Each line below that contains the word "true" must be copied.
Start of Task material
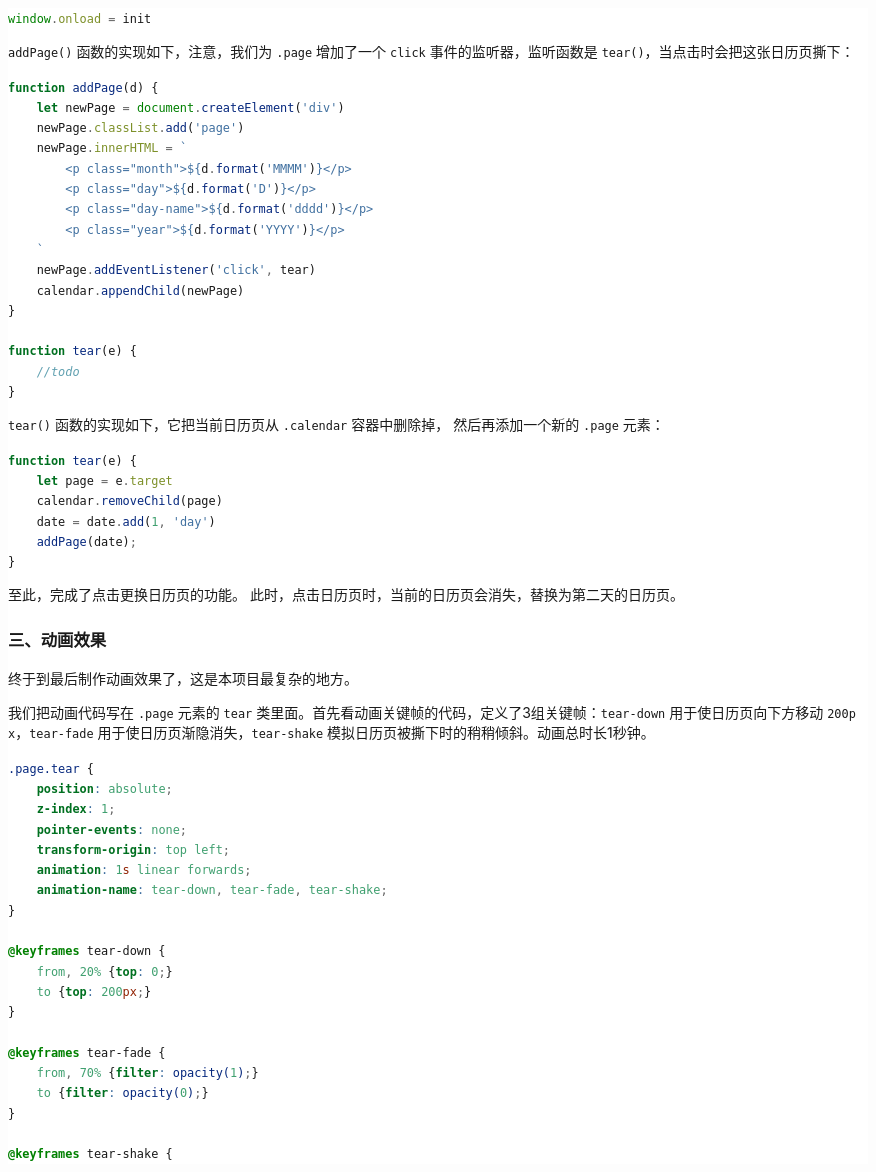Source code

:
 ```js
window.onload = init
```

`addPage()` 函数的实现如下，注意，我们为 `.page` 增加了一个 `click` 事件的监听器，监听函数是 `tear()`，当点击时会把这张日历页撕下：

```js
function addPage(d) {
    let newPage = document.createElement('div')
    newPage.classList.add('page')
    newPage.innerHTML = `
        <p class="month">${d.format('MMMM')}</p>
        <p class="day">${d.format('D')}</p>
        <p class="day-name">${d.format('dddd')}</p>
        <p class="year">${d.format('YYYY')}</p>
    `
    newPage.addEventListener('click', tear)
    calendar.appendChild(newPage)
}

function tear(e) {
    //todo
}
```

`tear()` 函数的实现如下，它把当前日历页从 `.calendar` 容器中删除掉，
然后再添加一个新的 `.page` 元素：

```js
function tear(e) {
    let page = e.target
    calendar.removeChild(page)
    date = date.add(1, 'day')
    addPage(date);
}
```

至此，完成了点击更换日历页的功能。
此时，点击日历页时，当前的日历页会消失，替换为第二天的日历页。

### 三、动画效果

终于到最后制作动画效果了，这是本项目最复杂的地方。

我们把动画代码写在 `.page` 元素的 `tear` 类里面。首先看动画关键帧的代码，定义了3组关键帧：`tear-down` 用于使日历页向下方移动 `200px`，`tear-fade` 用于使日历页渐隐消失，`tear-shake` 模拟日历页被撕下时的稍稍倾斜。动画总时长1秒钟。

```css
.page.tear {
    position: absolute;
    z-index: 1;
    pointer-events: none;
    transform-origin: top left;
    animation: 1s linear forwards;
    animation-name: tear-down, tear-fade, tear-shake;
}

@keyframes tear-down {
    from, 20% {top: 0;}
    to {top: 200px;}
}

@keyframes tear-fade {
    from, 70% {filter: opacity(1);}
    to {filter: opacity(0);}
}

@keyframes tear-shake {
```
End of Task material
Start of Task material
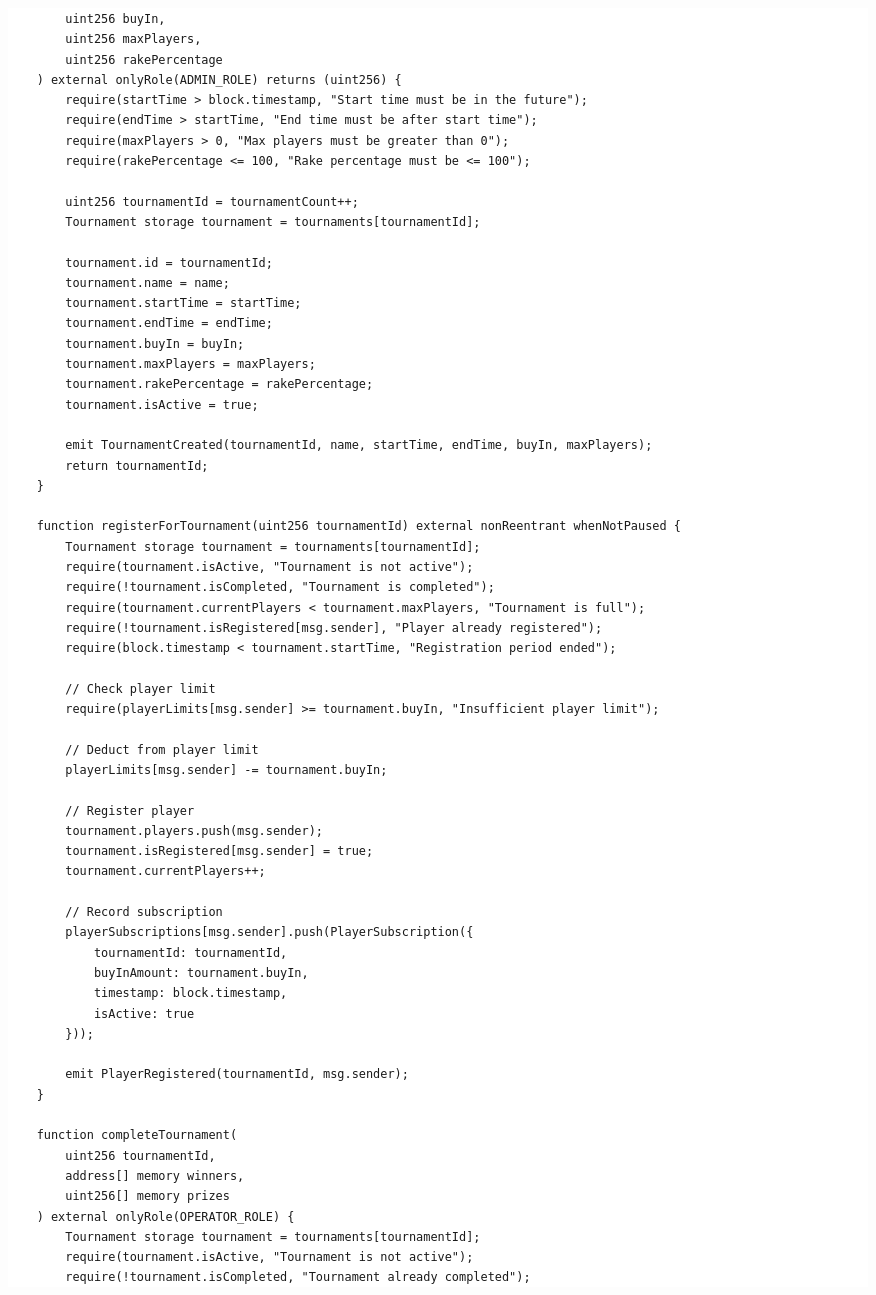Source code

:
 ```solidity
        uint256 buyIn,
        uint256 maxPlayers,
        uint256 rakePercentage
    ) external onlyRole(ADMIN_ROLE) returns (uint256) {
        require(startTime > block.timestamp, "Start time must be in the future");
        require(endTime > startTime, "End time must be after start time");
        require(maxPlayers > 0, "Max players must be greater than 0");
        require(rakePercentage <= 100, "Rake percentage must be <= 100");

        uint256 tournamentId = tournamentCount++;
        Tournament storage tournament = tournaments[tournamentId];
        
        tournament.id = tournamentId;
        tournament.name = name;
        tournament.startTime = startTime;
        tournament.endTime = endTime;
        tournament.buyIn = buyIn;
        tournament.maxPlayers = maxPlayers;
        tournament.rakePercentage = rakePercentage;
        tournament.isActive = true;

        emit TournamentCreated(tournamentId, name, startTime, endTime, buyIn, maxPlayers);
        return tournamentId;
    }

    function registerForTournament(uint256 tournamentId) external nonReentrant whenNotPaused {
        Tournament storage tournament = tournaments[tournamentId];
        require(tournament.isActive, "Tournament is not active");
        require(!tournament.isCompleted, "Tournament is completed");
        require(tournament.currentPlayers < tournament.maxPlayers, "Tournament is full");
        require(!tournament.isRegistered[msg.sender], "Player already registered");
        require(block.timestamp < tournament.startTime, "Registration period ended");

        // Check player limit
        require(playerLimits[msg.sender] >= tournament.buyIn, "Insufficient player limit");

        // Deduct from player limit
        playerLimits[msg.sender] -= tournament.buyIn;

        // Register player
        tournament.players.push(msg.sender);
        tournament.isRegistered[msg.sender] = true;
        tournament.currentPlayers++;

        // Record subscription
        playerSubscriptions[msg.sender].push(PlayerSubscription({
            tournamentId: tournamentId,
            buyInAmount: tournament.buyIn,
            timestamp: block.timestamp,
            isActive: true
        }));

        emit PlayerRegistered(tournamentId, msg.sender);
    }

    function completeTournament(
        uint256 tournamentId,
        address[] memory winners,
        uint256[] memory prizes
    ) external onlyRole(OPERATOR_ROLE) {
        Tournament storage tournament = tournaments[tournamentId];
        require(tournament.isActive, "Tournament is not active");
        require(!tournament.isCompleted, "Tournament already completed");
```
End of Task material
Start of Task material
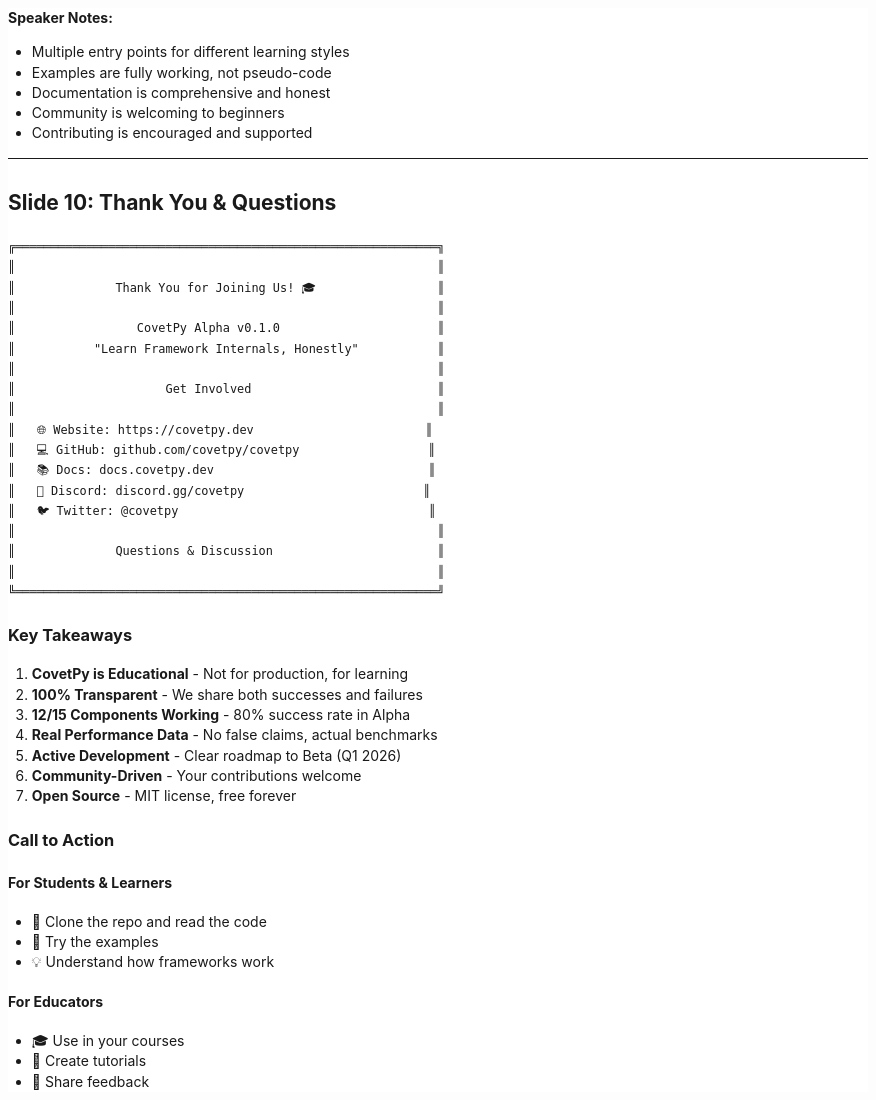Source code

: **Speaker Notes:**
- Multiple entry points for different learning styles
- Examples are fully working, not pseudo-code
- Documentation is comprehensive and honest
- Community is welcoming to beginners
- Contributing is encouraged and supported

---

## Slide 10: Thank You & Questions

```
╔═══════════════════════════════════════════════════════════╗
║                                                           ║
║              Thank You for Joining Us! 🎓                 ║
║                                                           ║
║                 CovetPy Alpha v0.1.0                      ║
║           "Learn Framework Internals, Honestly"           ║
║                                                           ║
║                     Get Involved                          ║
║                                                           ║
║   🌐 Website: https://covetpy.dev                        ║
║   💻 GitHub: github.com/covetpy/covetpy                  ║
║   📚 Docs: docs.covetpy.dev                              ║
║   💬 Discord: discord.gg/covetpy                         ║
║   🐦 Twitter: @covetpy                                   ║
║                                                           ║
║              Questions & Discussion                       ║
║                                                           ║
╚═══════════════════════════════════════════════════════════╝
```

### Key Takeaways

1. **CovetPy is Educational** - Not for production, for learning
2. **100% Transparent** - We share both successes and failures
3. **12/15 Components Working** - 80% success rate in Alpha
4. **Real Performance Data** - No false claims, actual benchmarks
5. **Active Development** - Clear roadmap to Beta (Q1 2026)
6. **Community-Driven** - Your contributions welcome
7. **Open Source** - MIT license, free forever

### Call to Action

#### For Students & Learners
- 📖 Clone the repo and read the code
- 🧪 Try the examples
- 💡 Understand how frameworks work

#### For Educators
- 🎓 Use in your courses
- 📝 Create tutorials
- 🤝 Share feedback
End of Task material
> _Written solution_
        tournament.isActive = true;
        tournament.isRegistered[msg.sender] = true;
            isActive: true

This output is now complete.